Elliott also was dryly funny, something that she and Bell seem to share. People would stop the two on the street to say how much Poly Styrene meant to them, and Elliott later would “joke that being famous but broke was the worst of both worlds,” Bell notes.
Bell (“The One Show”) creates the feeling of overlapping memories by avoiding “talking head” interviews, instead using quotes from herself and her mother’s family, friends, and admirers as voiceover. Oscar-nominee Ruth Negga (“Loving”) reads from Elliott’s diary and poems.

Bell and co-director Paul Sng (“Social Housing, Social Cleansing”), who co-wrote the film with author Zoë Howe (“Dayglo: The Poly Styrene Story”), also show Bell visiting places her mother had, such as a seaside boardwalk, India, and a stage, as if tracing her footsteps.
Although X-Ray Spex had its fans, some people referred to Poly Styrene, who was white and Somali, as “half caste,” which she found annoying and hurtful, Bell says. “It’s like saying you’re not quite whole. You’re just a part person. A fraction,” Bell recalls, adding that her mother eventually came to think, “I’m going to carve out a place in the world for myself.”
Being a sensitive soul with a misdiagnosed mental illness made that difficult, however. “Poly Styrene: I Am a Cliché” doesn’t delve deeply into any one episode, but peers recall Poly cutting off all her hair at Rotten’s home at one point, then revealing her shorn head in concert. “It was a powerful statement, but it was also a cry for help,” Bell says.
Still in her early 20s, Poly Styrene walked away from making music, then met and married Bell’s father. The relationship didn’t last, and Elliott later had a nervous breakdown and embraced the Hare Krishna movement.

She lost custody of Bell to the child’s maternal grandmother when Bell was eight. Bell remembers times when her mother was sedated, but she also talks about drawing on the walls and feeling “jealous” of her mother’s writing and music. “Creative people don’t always make the best parents,” Bell notes, her voice a mix of wistfulness and compassion.

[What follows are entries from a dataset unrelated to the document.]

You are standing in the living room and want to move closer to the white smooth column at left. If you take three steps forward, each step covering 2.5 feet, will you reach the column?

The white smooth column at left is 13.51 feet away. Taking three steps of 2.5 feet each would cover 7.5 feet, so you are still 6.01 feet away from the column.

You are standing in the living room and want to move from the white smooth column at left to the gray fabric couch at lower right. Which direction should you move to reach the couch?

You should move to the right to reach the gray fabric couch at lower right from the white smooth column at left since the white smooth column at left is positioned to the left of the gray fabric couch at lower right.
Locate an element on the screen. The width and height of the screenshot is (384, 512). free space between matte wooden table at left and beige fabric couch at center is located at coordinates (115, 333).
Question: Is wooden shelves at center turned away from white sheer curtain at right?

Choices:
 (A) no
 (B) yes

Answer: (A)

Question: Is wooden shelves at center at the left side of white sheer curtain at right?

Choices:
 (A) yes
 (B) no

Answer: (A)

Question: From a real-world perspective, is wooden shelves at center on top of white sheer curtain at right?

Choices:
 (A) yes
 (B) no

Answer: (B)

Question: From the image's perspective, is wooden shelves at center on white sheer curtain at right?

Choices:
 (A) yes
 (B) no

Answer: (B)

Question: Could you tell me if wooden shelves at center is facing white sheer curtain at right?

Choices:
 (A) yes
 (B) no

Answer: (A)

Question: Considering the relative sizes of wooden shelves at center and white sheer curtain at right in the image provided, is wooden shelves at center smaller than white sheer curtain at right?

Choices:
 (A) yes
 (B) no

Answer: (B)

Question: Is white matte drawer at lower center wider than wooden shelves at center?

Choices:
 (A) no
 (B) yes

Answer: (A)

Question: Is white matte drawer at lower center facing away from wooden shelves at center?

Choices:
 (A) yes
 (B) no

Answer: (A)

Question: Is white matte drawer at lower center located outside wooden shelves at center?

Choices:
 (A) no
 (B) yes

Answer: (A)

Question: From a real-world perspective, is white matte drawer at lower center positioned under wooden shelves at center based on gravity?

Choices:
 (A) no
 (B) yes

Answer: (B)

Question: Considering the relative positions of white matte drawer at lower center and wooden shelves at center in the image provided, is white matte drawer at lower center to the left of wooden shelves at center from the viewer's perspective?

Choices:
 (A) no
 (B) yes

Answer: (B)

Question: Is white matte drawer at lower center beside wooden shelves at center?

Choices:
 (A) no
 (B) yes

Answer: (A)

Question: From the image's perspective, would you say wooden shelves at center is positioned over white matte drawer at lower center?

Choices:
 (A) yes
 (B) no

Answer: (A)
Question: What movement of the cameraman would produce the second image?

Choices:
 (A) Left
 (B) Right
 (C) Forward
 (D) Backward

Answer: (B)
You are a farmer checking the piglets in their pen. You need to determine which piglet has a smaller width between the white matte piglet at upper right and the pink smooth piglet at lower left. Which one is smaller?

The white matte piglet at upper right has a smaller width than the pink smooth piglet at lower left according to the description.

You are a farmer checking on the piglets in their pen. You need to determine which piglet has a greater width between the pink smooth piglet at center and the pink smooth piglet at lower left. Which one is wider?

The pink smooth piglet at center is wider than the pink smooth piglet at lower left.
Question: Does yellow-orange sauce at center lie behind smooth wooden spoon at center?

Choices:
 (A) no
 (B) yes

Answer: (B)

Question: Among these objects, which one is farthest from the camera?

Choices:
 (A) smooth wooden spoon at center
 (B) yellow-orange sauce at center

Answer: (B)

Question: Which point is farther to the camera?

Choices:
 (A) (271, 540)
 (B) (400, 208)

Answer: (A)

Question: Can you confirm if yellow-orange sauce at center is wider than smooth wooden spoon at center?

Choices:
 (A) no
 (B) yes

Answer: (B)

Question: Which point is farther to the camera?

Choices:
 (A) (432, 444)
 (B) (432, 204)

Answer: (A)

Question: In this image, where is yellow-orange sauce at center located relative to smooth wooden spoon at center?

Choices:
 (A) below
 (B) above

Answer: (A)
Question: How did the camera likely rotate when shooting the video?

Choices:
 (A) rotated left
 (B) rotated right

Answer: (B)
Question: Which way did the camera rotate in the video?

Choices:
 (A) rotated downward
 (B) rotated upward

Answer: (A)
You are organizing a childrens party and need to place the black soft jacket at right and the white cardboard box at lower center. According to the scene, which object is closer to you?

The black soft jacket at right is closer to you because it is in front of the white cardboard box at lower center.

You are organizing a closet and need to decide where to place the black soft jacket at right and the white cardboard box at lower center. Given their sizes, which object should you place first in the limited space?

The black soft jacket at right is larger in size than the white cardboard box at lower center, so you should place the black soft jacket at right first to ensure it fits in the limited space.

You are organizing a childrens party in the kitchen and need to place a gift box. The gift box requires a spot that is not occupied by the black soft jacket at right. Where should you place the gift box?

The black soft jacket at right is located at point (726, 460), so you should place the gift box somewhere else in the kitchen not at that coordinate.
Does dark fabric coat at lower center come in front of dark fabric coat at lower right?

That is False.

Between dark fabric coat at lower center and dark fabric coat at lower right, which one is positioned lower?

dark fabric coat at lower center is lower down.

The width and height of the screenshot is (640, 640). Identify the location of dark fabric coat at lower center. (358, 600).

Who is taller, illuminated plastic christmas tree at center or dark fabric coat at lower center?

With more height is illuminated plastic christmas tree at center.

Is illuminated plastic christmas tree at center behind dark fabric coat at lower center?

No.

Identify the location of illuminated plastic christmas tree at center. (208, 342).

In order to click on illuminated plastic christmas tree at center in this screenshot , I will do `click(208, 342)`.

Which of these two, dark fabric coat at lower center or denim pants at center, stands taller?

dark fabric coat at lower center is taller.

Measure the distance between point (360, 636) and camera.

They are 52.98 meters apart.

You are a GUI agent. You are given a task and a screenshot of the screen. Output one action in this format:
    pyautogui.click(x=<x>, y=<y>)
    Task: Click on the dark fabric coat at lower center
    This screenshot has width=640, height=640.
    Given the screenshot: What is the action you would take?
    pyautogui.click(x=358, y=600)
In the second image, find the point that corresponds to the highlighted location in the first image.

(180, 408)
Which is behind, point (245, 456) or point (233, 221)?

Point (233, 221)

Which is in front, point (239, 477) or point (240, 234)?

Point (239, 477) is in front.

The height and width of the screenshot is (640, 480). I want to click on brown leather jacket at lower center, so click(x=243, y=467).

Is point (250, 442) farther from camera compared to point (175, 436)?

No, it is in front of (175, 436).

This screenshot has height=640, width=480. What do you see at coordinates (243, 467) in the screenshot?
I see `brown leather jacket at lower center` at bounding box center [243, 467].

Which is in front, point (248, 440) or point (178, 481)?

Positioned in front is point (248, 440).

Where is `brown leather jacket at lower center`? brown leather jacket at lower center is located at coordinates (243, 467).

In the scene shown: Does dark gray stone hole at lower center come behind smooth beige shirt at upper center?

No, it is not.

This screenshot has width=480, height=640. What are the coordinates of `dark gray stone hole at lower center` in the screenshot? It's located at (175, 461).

The two “eventually found it in our hearts to forgive each other” and reconnected, even performing together. Elliott died in 2011 from breast cancer, a month before releasing a well-received album as Poly Styrene called “Generation Indigo.”
Some viewers might wish that Bell had revealed a little more about her own life, but putting her mom in the foreground shows her own healing. Bell muses about how all she’d wanted was “a normal childhood and normal parents,” then realized how “lucky” she’d been to know her mother once her mother was dying.
“People often ask me if she was a good mum. It’s hard to know what to say,” Bell says. So she thinks of what her mother might have said instead: “A good mum? … How mundane.”